I have given up poetry, at last count, about three times. The first time, I bored all my intimates witless with earnest conversations about how I would never write another poem; that there just wasn’t any poetry left inside me, that it was just part of an internal evolution, that I was simply in another turn of the creative spiral, and all the other kinds of bilge that occur when you’re trying to describe the indescribable processes of the creative mind. After a month of this, exhausted, I sat down and wrote a long poem cycle in 15 parts, which I eventually called Amplitudes. It all poured out in about three days.
Naturally, this led to much mockery from my aforementioned intimates. I have never quite lived that down. The next time the poetry went quiet, I was much more circumspect. I was equally sincere in my belief that my poetic life was over; but this time I forbore to tell everyone about it. This was fortunate, because, of course, poems started escaping again.
I should say that these poetic silences have never caused me regret or sadness: the predominant feeling has always been relief, as if some terrible internal pressure had lifted. I sometimes wondered if I kept writing poetry because I was hoping to write the poem that meant I didn’t have to write any more.
This time, it’s been a little different. I have been all but poetically silent for around five years; I’ve written almost no poems as such, although the odd poem has smuggled itself into other work. Reviewing poetry for Overland this year has reminded me that I love the form as much as I ever did; but, except as a reader, I can no longer imagine what I have to do with it. As with the other times I’ve gone poetically silent, it feels like some kind of on-going aesthetic crisis, but this time it doesn’t seem to be resolving.
I mentioned this in a chance conversation with two other poets recently, who to my surprise both said the same thing: that although poetry had always been the centre of their creative lives, now they wanted to do other things. So similar were our thoughts that I wondered if what I had taken as a purely personal crisis might be a little more than that.
Because I know the problem isn’t with poetry itself. Poetry, at once the freest and most rigorous of literary forms, remains the beautiful challenge that it always was. The problem exists in the culture around poetry. For a century it’s been a marginalised artform: the time, intelligence, emotional rigor and devotion required to write it well has almost never been reflected in wide recognition or material reward. That’s taken as read, the ground of poetic making, and in truth the uncommodifiable nature of poetry has often been its strength. This marginality, unfortunately, also leads to the ‘knife fight in a phone box’ that so often characterises disagreements in the poetry world: the brawls are so vicious because so little is at stake.

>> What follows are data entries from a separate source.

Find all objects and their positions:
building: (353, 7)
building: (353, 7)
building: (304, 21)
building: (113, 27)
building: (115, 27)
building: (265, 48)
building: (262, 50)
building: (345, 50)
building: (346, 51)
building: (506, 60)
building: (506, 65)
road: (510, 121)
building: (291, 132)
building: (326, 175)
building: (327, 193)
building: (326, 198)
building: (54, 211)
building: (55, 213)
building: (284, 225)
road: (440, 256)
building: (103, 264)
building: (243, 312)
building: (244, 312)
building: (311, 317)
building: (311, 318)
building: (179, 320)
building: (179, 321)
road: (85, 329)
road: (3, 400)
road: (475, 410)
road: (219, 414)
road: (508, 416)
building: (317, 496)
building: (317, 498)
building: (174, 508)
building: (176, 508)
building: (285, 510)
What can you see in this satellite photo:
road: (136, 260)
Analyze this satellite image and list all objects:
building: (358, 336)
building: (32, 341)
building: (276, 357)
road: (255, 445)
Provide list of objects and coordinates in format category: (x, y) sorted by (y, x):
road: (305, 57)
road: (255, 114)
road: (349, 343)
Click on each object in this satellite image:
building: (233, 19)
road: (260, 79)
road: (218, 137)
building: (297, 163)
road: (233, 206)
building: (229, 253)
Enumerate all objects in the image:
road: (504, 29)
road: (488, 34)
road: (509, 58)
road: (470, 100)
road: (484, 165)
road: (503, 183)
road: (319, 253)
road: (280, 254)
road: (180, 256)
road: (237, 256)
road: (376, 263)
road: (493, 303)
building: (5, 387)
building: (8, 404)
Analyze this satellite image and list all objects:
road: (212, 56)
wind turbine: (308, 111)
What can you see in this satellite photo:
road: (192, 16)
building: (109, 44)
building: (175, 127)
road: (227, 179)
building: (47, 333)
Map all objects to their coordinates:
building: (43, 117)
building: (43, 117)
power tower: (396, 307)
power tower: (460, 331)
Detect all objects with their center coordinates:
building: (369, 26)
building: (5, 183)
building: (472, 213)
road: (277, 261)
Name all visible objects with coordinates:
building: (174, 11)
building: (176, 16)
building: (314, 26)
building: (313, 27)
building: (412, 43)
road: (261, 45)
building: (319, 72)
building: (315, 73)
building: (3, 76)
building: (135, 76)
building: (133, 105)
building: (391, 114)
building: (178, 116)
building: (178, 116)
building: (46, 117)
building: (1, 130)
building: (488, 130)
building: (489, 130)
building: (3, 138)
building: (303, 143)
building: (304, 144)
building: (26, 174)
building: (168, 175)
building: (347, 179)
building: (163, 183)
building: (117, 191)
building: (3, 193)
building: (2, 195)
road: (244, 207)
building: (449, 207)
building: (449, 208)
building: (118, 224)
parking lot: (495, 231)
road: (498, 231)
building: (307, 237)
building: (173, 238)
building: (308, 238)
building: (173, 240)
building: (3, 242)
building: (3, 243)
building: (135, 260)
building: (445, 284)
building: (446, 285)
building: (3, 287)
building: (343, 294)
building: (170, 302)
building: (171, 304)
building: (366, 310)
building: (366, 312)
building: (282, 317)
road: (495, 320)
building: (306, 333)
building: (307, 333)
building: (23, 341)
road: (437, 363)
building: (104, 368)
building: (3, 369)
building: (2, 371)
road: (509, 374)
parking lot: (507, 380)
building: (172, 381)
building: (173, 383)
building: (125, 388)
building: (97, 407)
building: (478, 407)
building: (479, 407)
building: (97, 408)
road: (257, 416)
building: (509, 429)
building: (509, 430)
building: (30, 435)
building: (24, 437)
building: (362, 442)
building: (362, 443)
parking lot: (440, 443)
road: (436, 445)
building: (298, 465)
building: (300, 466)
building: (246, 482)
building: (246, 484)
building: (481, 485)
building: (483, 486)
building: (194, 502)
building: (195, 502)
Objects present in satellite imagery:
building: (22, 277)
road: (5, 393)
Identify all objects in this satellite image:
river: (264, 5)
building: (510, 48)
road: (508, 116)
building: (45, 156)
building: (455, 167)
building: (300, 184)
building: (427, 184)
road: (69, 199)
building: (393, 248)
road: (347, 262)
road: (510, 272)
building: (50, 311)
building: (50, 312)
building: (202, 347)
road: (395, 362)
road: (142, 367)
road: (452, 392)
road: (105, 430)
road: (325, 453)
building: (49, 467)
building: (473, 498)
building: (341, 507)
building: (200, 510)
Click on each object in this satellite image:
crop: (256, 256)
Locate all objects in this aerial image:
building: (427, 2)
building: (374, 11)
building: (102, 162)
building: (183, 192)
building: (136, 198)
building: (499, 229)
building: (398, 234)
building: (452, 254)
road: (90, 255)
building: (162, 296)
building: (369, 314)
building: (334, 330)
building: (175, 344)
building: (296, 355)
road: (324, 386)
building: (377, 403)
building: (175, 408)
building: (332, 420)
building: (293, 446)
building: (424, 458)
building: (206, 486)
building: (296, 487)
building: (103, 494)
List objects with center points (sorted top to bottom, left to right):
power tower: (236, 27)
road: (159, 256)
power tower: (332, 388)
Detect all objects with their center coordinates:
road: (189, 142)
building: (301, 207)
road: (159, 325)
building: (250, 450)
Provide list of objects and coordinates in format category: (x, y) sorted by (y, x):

Again, it was ever thus; and people write beautiful poetry all the same, even now. But it seems to me that this long-term disempowerment has corroded the culture’s sense of itself. A poet writes knowing that almost no one will read the poems. If one writes from internal necessity, the poetry will occur anyway, as it did for me for so many years; but there’s often a melancholy defensiveness, a self-protective lowering of horizons, in the wider culture. Reading endless essays about how nobody reads poetry any more will do that, I guess. But the contemporary state of crisis, the sense of social and environmental peril that attends living in these early years of the twenty-first century, means that, for me at least, this futility begins to write itself large. In the face of these urgencies, writing anything can feel like the worst kind of self-indulgence; writing poetry for an audience you can count on your digits can feel like the worst of all.
It’s not a feeling of failure that drives these thoughts. I’ve had an audience as a poet, as much as most contemporary poets can expect. But it doesn’t compare with the hundreds of thousands of readers I’ve reached with my novels. I have always defended the right of artists to make work for small audiences. I still deeply believe it’s important that they must. But speaking solely for myself, it’s very hard to see the point. The future seems to be narrowing, and I want to speak to people now, not in some unimaginable posterity. And maybe that’s why the muse has been putting his energy into other forms.
Or maybe not. I’ve learned the hard way not to second-guess myself, and maybe some kind of epic is stirring in the recesses of my imagination even now. But, you know, five years is a long time.